ちと現在多忙であり、のんびりブログの更新をしている暇もなかなかないのであるが、凡そ今回の尖閣諸島問題についての論評も出揃ってきて、中国のアジア外交における綻びも概ね衆知のところになってきたのは一応触れておきたい。

 フジタの社員も釈放されているが、実質的なところで言うと、今回はどうやら、中国政府が尖閣諸島問題の値段を吊り上げたわけではないということがおぼろげながら分かってきたような感じである。

柳条湖事件と盧溝橋事件の比喩性
http://finalvent.cocolog-nifty.com/fareastblog/2010/09/post-4077.html
「中国の漁船は中国軍の手先」とNYTが報道
http://d.hatena.ne.jp/zyesuta/20101010/1286721448
 仔細は省くが、要するに「安全保障」と「為替操作」と「人権問題」とが、いままでの中国外交が稼いできたポイントをすっかり失わせる結果になりつつあるということで。

 欧米の見方をすれば、ソビエト連邦に続く西側諸国の価値観や権益を脅かす偉大なニューエネミーの出現という見え方になるし、経済の観点からすれば資源外交の延長線上に新重商主義、新植民地主義のアプローチを喚起する。
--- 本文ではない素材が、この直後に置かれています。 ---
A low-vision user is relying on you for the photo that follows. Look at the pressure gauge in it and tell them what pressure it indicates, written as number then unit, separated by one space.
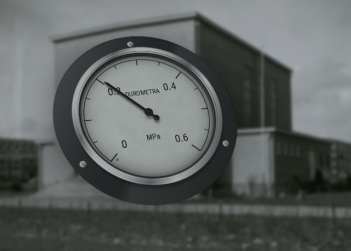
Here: 0.2 MPa
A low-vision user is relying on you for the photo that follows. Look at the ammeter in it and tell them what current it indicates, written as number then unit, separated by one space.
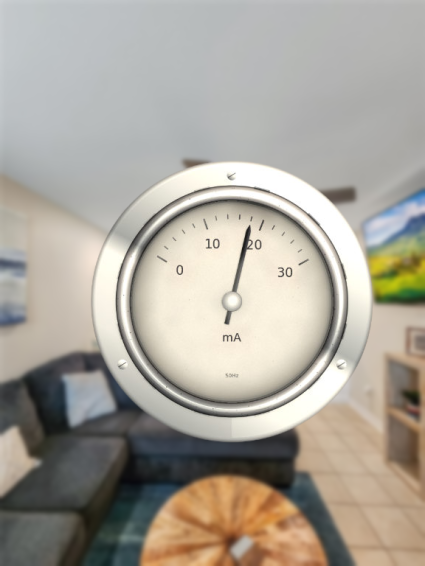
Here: 18 mA
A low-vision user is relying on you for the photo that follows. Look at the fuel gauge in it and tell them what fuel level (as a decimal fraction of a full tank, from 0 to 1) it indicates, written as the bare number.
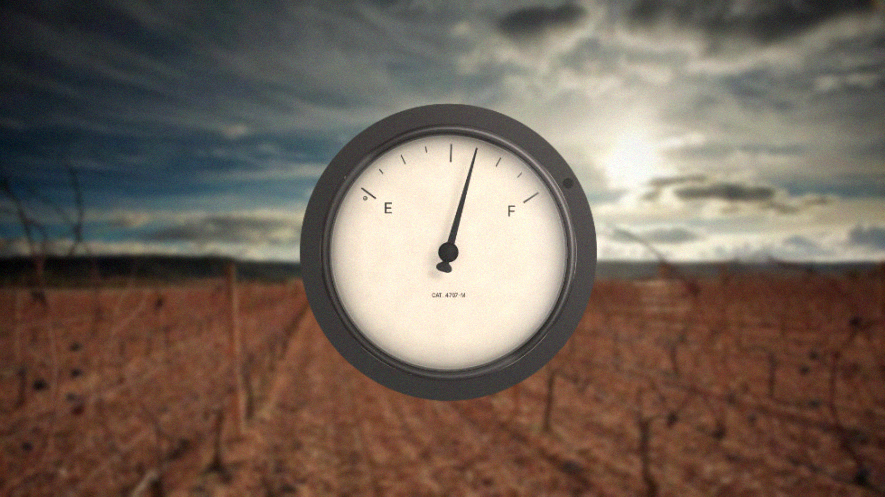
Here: 0.625
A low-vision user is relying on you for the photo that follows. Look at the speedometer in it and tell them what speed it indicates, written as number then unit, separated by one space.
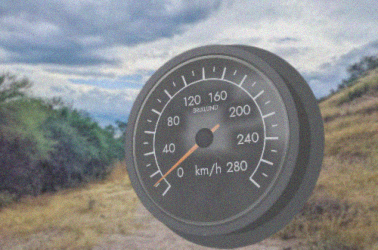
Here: 10 km/h
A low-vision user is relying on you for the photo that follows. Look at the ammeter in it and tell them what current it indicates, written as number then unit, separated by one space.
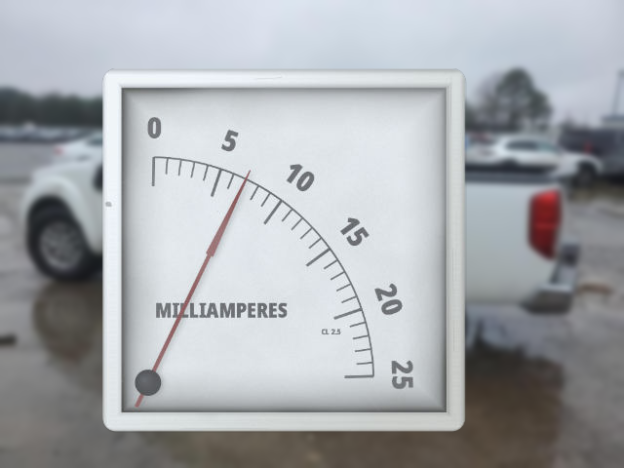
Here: 7 mA
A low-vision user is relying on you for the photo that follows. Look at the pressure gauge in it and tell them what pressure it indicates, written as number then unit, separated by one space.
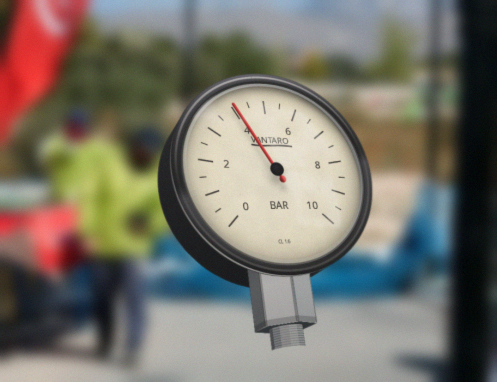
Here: 4 bar
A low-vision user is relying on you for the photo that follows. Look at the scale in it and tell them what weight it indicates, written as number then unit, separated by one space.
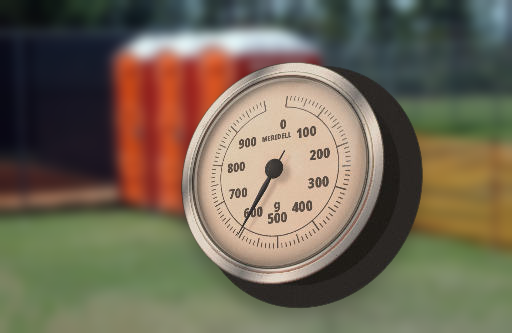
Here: 600 g
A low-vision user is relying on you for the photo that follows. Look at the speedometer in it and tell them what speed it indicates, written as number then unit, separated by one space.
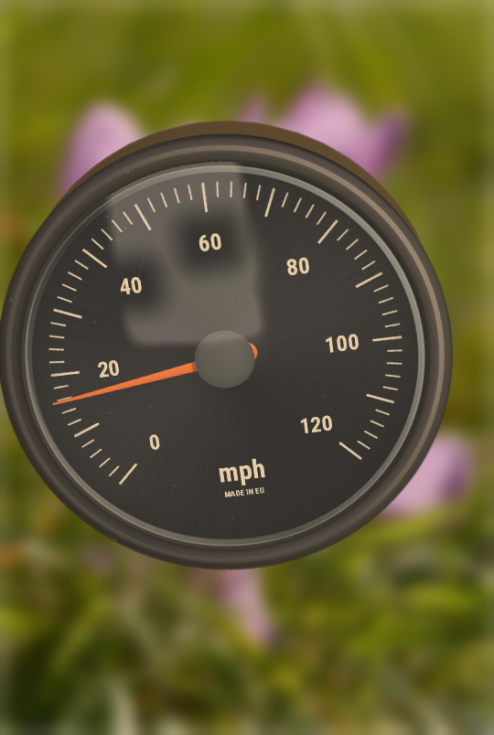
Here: 16 mph
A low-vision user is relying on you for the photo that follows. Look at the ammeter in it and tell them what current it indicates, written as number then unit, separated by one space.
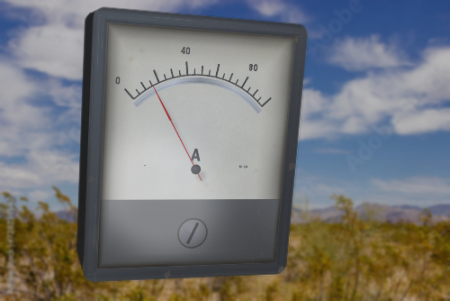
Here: 15 A
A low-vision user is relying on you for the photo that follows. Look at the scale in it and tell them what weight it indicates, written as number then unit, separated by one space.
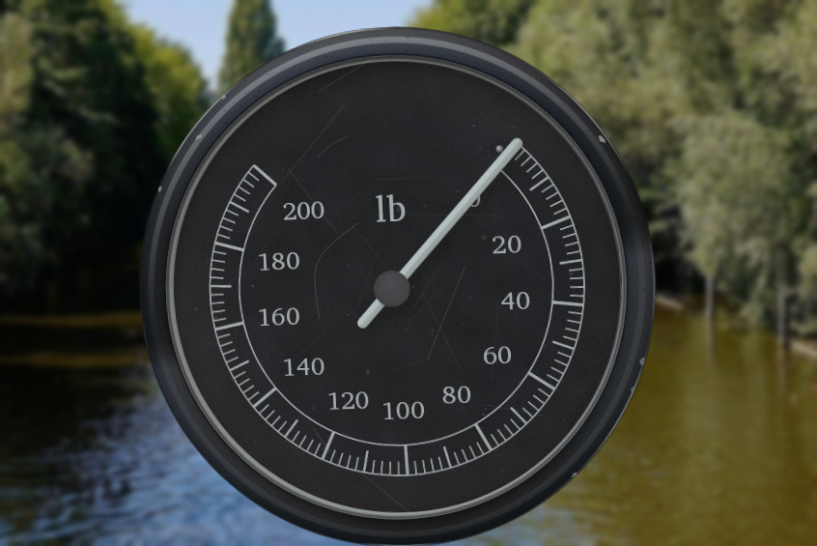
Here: 0 lb
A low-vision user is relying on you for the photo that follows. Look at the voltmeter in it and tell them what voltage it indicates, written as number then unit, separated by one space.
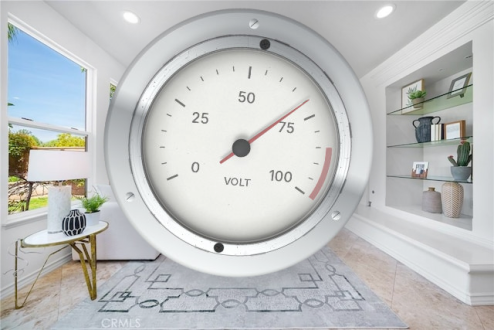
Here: 70 V
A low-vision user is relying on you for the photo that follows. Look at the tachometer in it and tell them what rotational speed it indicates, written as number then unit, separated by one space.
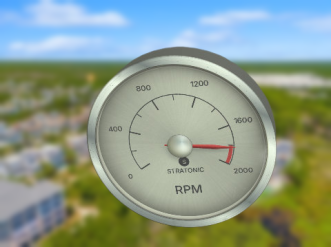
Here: 1800 rpm
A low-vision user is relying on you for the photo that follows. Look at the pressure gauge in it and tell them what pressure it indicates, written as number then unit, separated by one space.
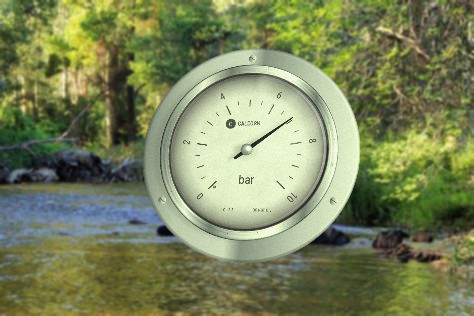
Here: 7 bar
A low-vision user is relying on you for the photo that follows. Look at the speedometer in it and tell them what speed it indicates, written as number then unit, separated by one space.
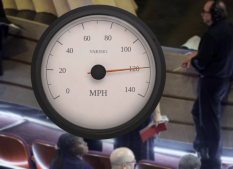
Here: 120 mph
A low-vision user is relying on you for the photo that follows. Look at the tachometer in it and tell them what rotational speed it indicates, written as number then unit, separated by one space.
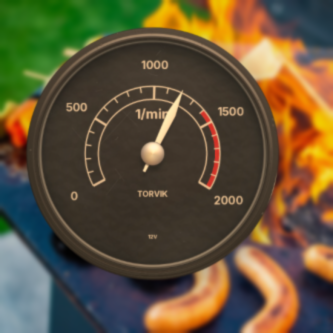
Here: 1200 rpm
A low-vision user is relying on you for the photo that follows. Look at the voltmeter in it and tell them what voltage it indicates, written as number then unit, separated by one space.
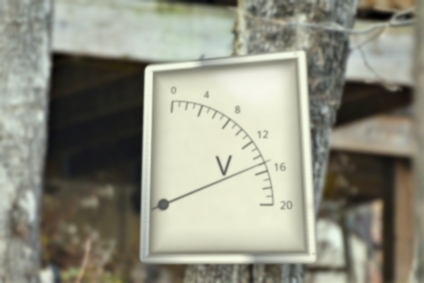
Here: 15 V
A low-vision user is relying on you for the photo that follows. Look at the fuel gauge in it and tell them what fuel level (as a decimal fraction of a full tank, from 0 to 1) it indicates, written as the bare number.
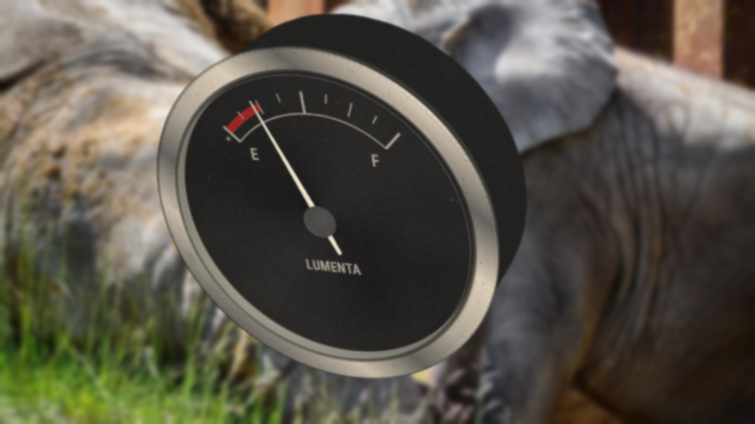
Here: 0.25
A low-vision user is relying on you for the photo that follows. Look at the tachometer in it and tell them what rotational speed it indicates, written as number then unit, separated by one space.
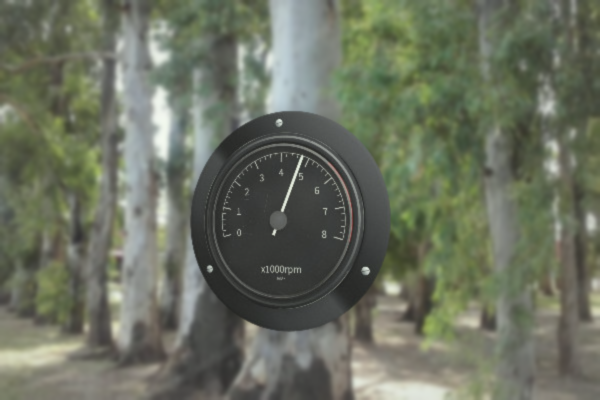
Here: 4800 rpm
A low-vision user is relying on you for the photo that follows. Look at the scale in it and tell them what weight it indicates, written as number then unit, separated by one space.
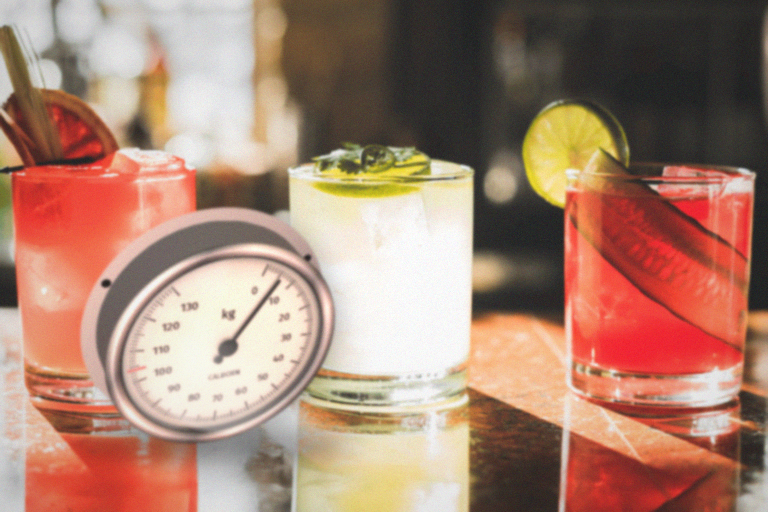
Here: 5 kg
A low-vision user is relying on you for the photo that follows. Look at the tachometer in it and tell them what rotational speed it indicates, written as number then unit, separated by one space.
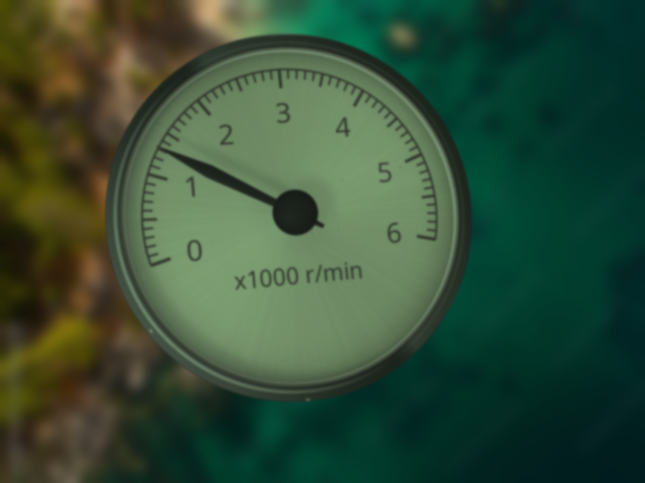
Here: 1300 rpm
中国がアジアにおけるモンロー主義を実現しようとしているともいえるし、「真珠の首飾り」だって平たく言えば中国のシーパワー膨張のグラウンドデザインのひとつに過ぎない。

 問題は、アジアにおける局地的なゲームが始まっている割に、ずいぶん細やかな事件が外交上の問題へと発展し、ユニラテラルな外交課題であるはずの事案をあっという間に地域間の外交ネタにリンクさせ発展させてしまうというあまり余裕のない各国の国内情勢にある。これが中曽根政権だったら、あるいは海部政権だったらと思うと、いろんなことを思い描いてしまうわけだが、やはりポスト冷戦から少し時代が動いて、ごく具体的に米中対立の状況に陥りつつあるという分析を誰もが否定できなくなってきている。

 中国の場合は、今回の一連の流れでいうならば一番外交的に負けた形になっている。本来ならば、局地的な安全保障の問題については(とりわけ南沙諸島などへの)リンクを絶対に防がなければならないし、中国の挑戦的な経済覇権に対する警戒感は間違っても表出してはならなかった。国内に対して弱腰であるように見えたとしても、実際には中国に実益上失うものはなにもない。謝っておけ、という話である。

 ところが、そうはできなかった理由というのは、実は漁船に仕立てた軍人を送り込む活動は必ずしも中国政府の統制のもとに行われているわけではない、という点だ。まず間違いなく、中国政府は地方の軍閥を統制できていない。軍事関連での冒険的な物言いや領土問題での過激な態度は、本来の中国政府の取りたい態度からは隔絶しており、いままでの中国の外交姿勢との一貫性を欠く。

 どうであれ、中国はもうすでに外へ向けてボールを蹴った以上、落としどころについても本来ならば考えておかなければならないのであろうが、中国国内では情報を統制し、外に対しては一枚岩に見せるやり口はかなり無理が出てきており、手の打ちどころをあまり考えずに各地域各軍閥が好き放題やった挙句、中南海だけが失点しているというゲームが続いている。

 ダルフールやマグロの件での中国外交が取り繕う「善良な新しい大国」というアプローチが、近隣外交の突発的な事象であっという間に崩壊するのは何とも物悲しい。ベトナムが日米に急接近してみたり、ロシアがとりあえずの中ロ親密化をアピールしてみたり、とても分かりやすい動きがメッセージつきで出ていて興味深いことこの上ないのである。